## Exercise goal:
Take the data below and extract the lines from the one with "X135840307Y-79448142D01*" to the one with "X135837979Y-86793487D01*", inclusive, exactly as written.

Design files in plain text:
*** Begin section ***

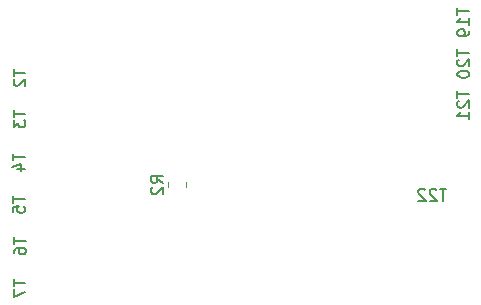
<source format=gbo>
G04 #@! TF.GenerationSoftware,KiCad,Pcbnew,(6.0.4)*
G04 #@! TF.CreationDate,2022-04-15T12:40:15+02:00*
G04 #@! TF.ProjectId,hernieuwdeBuffer_beide_groundplane,6865726e-6965-4757-9764-654275666665,rev?*
G04 #@! TF.SameCoordinates,Original*
G04 #@! TF.FileFunction,Legend,Bot*
G04 #@! TF.FilePolarity,Positive*
%FSLAX46Y46*%
G04 Gerber Fmt 4.6, Leading zero omitted, Abs format (unit mm)*
G04 Created by KiCad (PCBNEW (6.0.4)) date 2022-04-15 12:40:15*
%MOMM*%
%LPD*%
G01*
G04 APERTURE LIST*
%ADD10C,0.150000*%
%ADD11C,0.120000*%
G04 APERTURE END LIST*
D10*
X173044608Y-73039100D02*
X173044608Y-73611168D01*
X174045726Y-73325134D02*
X173044608Y-73325134D01*
X173139953Y-73897201D02*
X173092281Y-73944874D01*
X173044608Y-74040218D01*
X173044608Y-74278580D01*
X173092281Y-74373924D01*
X173139953Y-74421596D01*
X173235297Y-74469269D01*
X173330642Y-74469269D01*
X173473659Y-74421596D01*
X174045726Y-73849529D01*
X174045726Y-74469269D01*
X173044608Y-75089008D02*
X173044608Y-75184353D01*
X173092281Y-75279698D01*
X173139953Y-75327370D01*
X173235297Y-75375042D01*
X173425987Y-75422714D01*
X173664348Y-75422714D01*
X173855037Y-75375042D01*
X173950382Y-75327370D01*
X173998054Y-75279698D01*
X174045726Y-75184353D01*
X174045726Y-75089008D01*
X173998054Y-74993664D01*
X173950382Y-74945992D01*
X173855037Y-74898319D01*
X173664348Y-74850647D01*
X173425987Y-74850647D01*
X173235297Y-74898319D01*
X173139953Y-74945992D01*
X173092281Y-74993664D01*
X173044608Y-75089008D01*
X135408928Y-81858663D02*
X135408928Y-82430730D01*
X136410046Y-82144697D02*
X135408928Y-82144697D01*
X135742634Y-83193487D02*
X136410046Y-83193487D01*
X135361256Y-82955126D02*
X136076340Y-82716764D01*
X136076340Y-83336504D01*
X173044608Y-69539100D02*
X173044608Y-70111168D01*
X174045726Y-69825134D02*
X173044608Y-69825134D01*
X174045726Y-70969269D02*
X174045726Y-70397201D01*
X174045726Y-70683235D02*
X173044608Y-70683235D01*
X173187625Y-70587890D01*
X173282970Y-70492546D01*
X173330642Y-70397201D01*
X174045726Y-71445992D02*
X174045726Y-71636681D01*
X173998054Y-71732025D01*
X173950382Y-71779698D01*
X173807365Y-71875042D01*
X173616676Y-71922714D01*
X173235297Y-71922714D01*
X173139953Y-71875042D01*
X173092281Y-71827370D01*
X173044608Y-71732025D01*
X173044608Y-71541336D01*
X173092281Y-71445992D01*
X173139953Y-71398319D01*
X173235297Y-71350647D01*
X173473659Y-71350647D01*
X173569003Y-71398319D01*
X173616676Y-71445992D01*
X173664348Y-71541336D01*
X173664348Y-71732025D01*
X173616676Y-71827370D01*
X173569003Y-71875042D01*
X173473659Y-71922714D01*
X173044608Y-76539100D02*
X173044608Y-77111168D01*
X174045726Y-76825134D02*
X173044608Y-76825134D01*
X173139953Y-77397201D02*
X173092281Y-77444874D01*
X173044608Y-77540218D01*
X173044608Y-77778580D01*
X173092281Y-77873924D01*
X173139953Y-77921596D01*
X173235297Y-77969269D01*
X173330642Y-77969269D01*
X173473659Y-77921596D01*
X174045726Y-77349529D01*
X174045726Y-77969269D01*
X174045726Y-78922714D02*
X174045726Y-78350647D01*
X174045726Y-78636681D02*
X173044608Y-78636681D01*
X173187625Y-78541336D01*
X173282970Y-78445992D01*
X173330642Y-78350647D01*
X135458928Y-74708663D02*
X135458928Y-75280730D01*
X136460046Y-74994697D02*
X135458928Y-74994697D01*
X135554273Y-75566764D02*
X135506601Y-75614436D01*
X135458928Y-75709781D01*
X135458928Y-75948142D01*
X135506601Y-76043487D01*
X135554273Y-76091159D01*
X135649617Y-76138832D01*
X135744962Y-76138832D01*
X135887979Y-76091159D01*
X136460046Y-75519092D01*
X136460046Y-76138832D01*
X135458928Y-78208663D02*
X135458928Y-78780730D01*
X136460046Y-78494697D02*
X135458928Y-78494697D01*
X135458928Y-79019092D02*
X135458928Y-79638832D01*
X135840307Y-79305126D01*
X135840307Y-79448142D01*
X135887979Y-79543487D01*
X135935651Y-79591159D01*
X136030996Y-79638832D01*
X136269357Y-79638832D01*
X136364702Y-79591159D01*
X136412374Y-79543487D01*
X136460046Y-79448142D01*
X136460046Y-79162109D01*
X136412374Y-79066764D01*
X136364702Y-79019092D01*
X135408928Y-85458663D02*
X135408928Y-86030730D01*
X136410046Y-85744697D02*
X135408928Y-85744697D01*
X135408928Y-86841159D02*
X135408928Y-86364436D01*
X135885651Y-86316764D01*
X135837979Y-86364436D01*
X135790307Y-86459781D01*
X135790307Y-86698142D01*
X135837979Y-86793487D01*
X135885651Y-86841159D01*
X135980996Y-86888832D01*
X136219357Y-86888832D01*
X136314702Y-86841159D01*
X136362374Y-86793487D01*
X136410046Y-86698142D01*
X136410046Y-86459781D01*
X136362374Y-86364436D01*
X136314702Y-86316764D01*
X135508928Y-88958663D02*
X135508928Y-89530730D01*
X136510046Y-89244697D02*
X135508928Y-89244697D01*
X135508928Y-90293487D02*
X135508928Y-90102798D01*
X135556601Y-90007453D01*
X135604273Y-89959781D01*
X135747290Y-89864436D01*
X135937979Y-89816764D01*
X136319357Y-89816764D01*
X136414702Y-89864436D01*
X136462374Y-89912109D01*
X136510046Y-90007453D01*
X136510046Y-90198142D01*
X136462374Y-90293487D01*
X136414702Y-90341159D01*
X136319357Y-90388832D01*
X136080996Y-90388832D01*
X135985651Y-90341159D01*
X135937979Y-90293487D01*
X135890307Y-90198142D01*
X135890307Y-90007453D01*
X135937979Y-89912109D01*
X135985651Y-89864436D01*
X136080996Y-89816764D01*
X135458928Y-92508663D02*
X135458928Y-93080730D01*
X136460046Y-92794697D02*
X135458928Y-92794697D01*
X135458928Y-93319092D02*
X135458928Y-93986504D01*
X136460046Y-93557453D01*
X148102380Y-84333333D02*
X147626190Y-84000000D01*
X148102380Y-83761904D02*
X147102380Y-83761904D01*
X147102380Y-84142857D01*
X147150000Y-84238095D01*
X147197619Y-84285714D01*
X147292857Y-84333333D01*
X147435714Y-84333333D01*
X147530952Y-84285714D01*
X147578571Y-84238095D01*
X147626190Y-84142857D01*
X147626190Y-83761904D01*
X147197619Y-84714285D02*
X147150000Y-84761904D01*
X147102380Y-84857142D01*
X147102380Y-85095238D01*
X147150000Y-85190476D01*
X147197619Y-85238095D01*
X147292857Y-85285714D01*
X147388095Y-85285714D01*
X147530952Y-85238095D01*
X148102380Y-84666666D01*
X148102380Y-85285714D01*
X172110899Y-84844608D02*
X171538832Y-84844608D01*
X171824865Y-85845726D02*
X171824865Y-84844608D01*
X171252798Y-84939953D02*
X171205126Y-84892281D01*
X171109781Y-84844608D01*
X170871420Y-84844608D01*
X170776075Y-84892281D01*
X170728403Y-84939953D01*
X170680730Y-85035297D01*
X170680730Y-85130642D01*
X170728403Y-85273659D01*
X171300470Y-85845726D01*
X170680730Y-85845726D01*
X170299352Y-84939953D02*
X170251680Y-84892281D01*
X170156335Y-84844608D01*
X169917974Y-84844608D01*
X169822629Y-84892281D01*
X169774957Y-84939953D01*
X169727285Y-85035297D01*
X169727285Y-85130642D01*
X169774957Y-85273659D01*
X170347024Y-85845726D01*
X169727285Y-85845726D01*
D11*
X148565000Y-84272936D02*
X148565000Y-84727064D01*
X150035000Y-84272936D02*
X150035000Y-84727064D01*
M02*

</source>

*** End section ***

## Result of this exercise:
X135840307Y-79448142D01*
X135887979Y-79543487D01*
X135935651Y-79591159D01*
X136030996Y-79638832D01*
X136269357Y-79638832D01*
X136364702Y-79591159D01*
X136412374Y-79543487D01*
X136460046Y-79448142D01*
X136460046Y-79162109D01*
X136412374Y-79066764D01*
X136364702Y-79019092D01*
X135408928Y-85458663D02*
X135408928Y-86030730D01*
X136410046Y-85744697D02*
X135408928Y-85744697D01*
X135408928Y-86841159D02*
X135408928Y-86364436D01*
X135885651Y-86316764D01*
X135837979Y-86364436D01*
X135790307Y-86459781D01*
X135790307Y-86698142D01*
X135837979Y-86793487D01*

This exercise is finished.